We present CAVM (pronounced ``ka-boom’’), a new search-based test data generation tool for C. CAVM is developed to augment an existing commercial tool, codescroll, which uses static analysis and input partitioning to generate test data. Unlike the current state-of-the-art search-based test data generation tool for C, austin, CAVM handles dynamic data structures using purely search based techniques. This work has been accepted at SSBSE 2017.
We incorporate code and change metrics into the fault localisation problem. We formulate fault localisation as a learning-to-rank problem: features include existing SBFL formula scores, as well as code metrics (size, complexity) and change metrics (age, churn). We also introduce method level aggregation to improve effectiveness of method level localisation.
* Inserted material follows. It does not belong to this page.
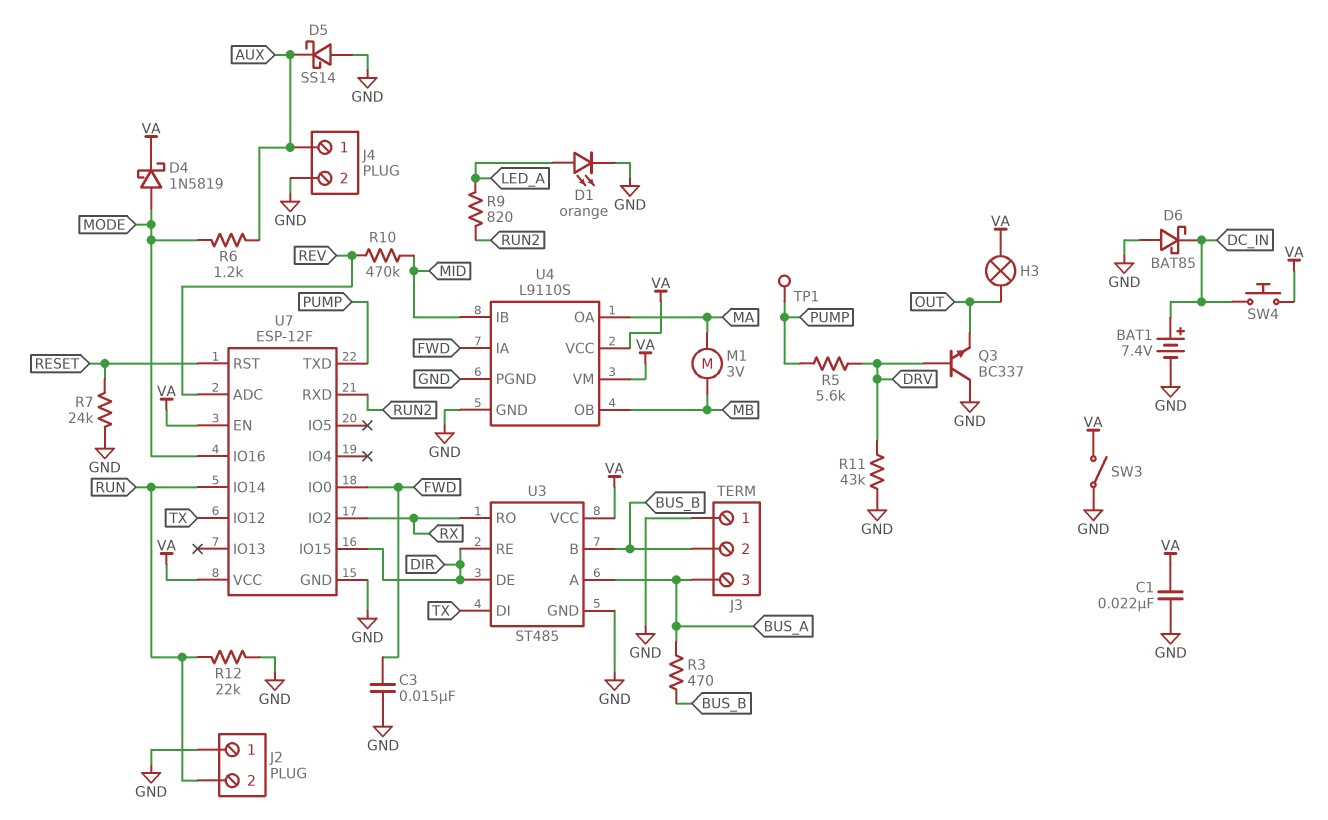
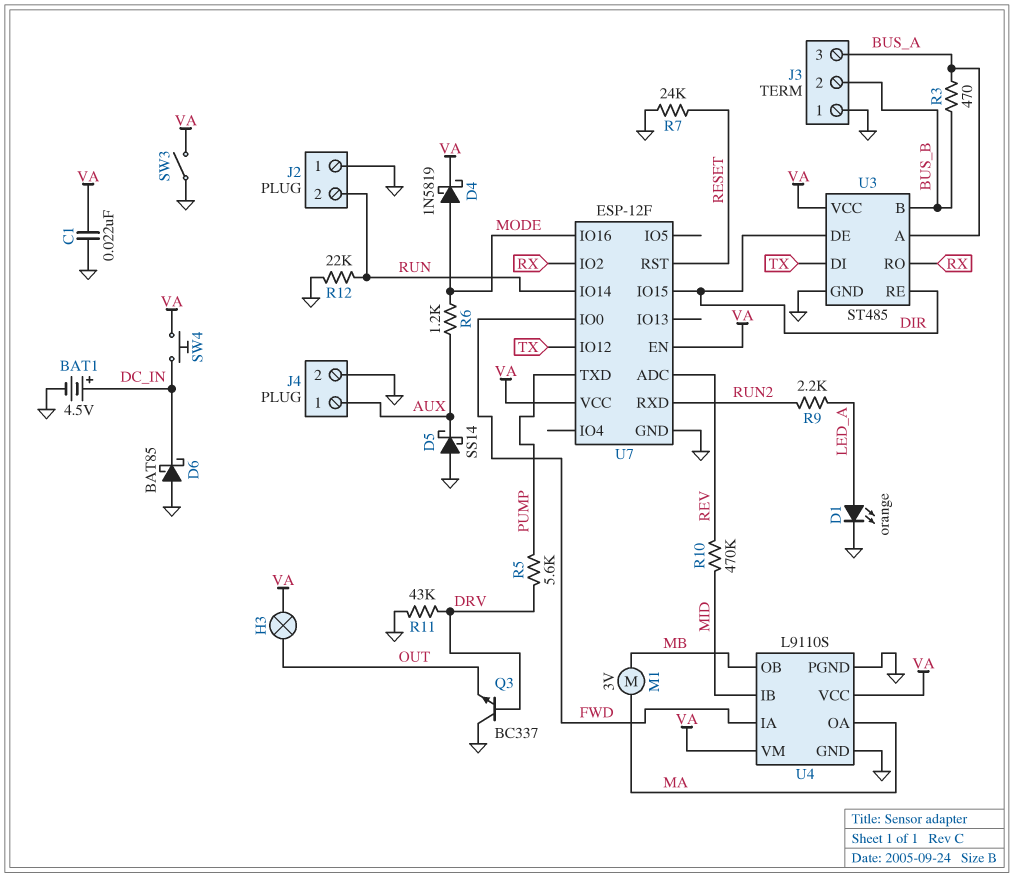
BAT1: 7.4V (plus DC_IN, minus GND) -> 4.5V (plus DC_IN, minus GND)
C3: 15nF (FWD, GND) -> none
R9: 820 (LED_A, RUN2) -> 2.2k (LED_A, RUN2)
TP1: test point (PUMP) -> none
This work has been accepted at ISSTA 2017.
This work applies amortised optimisation to deep parameter optimisation for work group size in OpenCV’s GPGPU layer. Work group size is critical to the overal performance of GPGPU, yet tuning the parameter has been left to either automated heuristic or manual trial and error. This work shows that systematic and amortised optimisation is feasible. It has been published at SSBSE 2016 as part of the SBSE Challenge Track.
Genetic programming has been the most widely studied stochastic approach for program synthesis. This work evaluates Monte-Carlo Tree Search as a constructive metaheuristic for program synthesis using benchmarks set by the GP community. The initial idea of the “programming game” is from David White; this particular set of experiments has been performed by Jinsuk Lim as part of his Undergraudate Research Program (URP). It has been published at the graduate student track of SSBSE 2016.
This work applies observation-based slicing, ORBS, to Picture Description Languages (PDLs) such as the TikZ extension of LaTeX. The result is that we can slice PDL source code with a graphic slicing criterion, i.e. a cropped image from the original diagram. This work has been published at SCAM 2014.
This work shows that, thanks to the existence of constraints (and their capabilities to reduce the search space), higher strength combinatorial interaction testing is practically viable. This work has been published at ESEC/FSE 2013.
This is the first work that applied genetic programming to evolve SBFL risk evaluation formulas, with human competitive results (evaluated empirically). This work has been published at SSBSE 2012.
This visualisation tool allows you to plot and interact with the 3D surface of SBFL risk evaluation formulas. It serves as an insightful method to understand relative performance of each formula, as well as an intuitive shorthand for the recent proof that states there does not exist the greatest formula, i.e. the formula that dominates all other formulas against any arbitray combination of faults, test suites, and programs.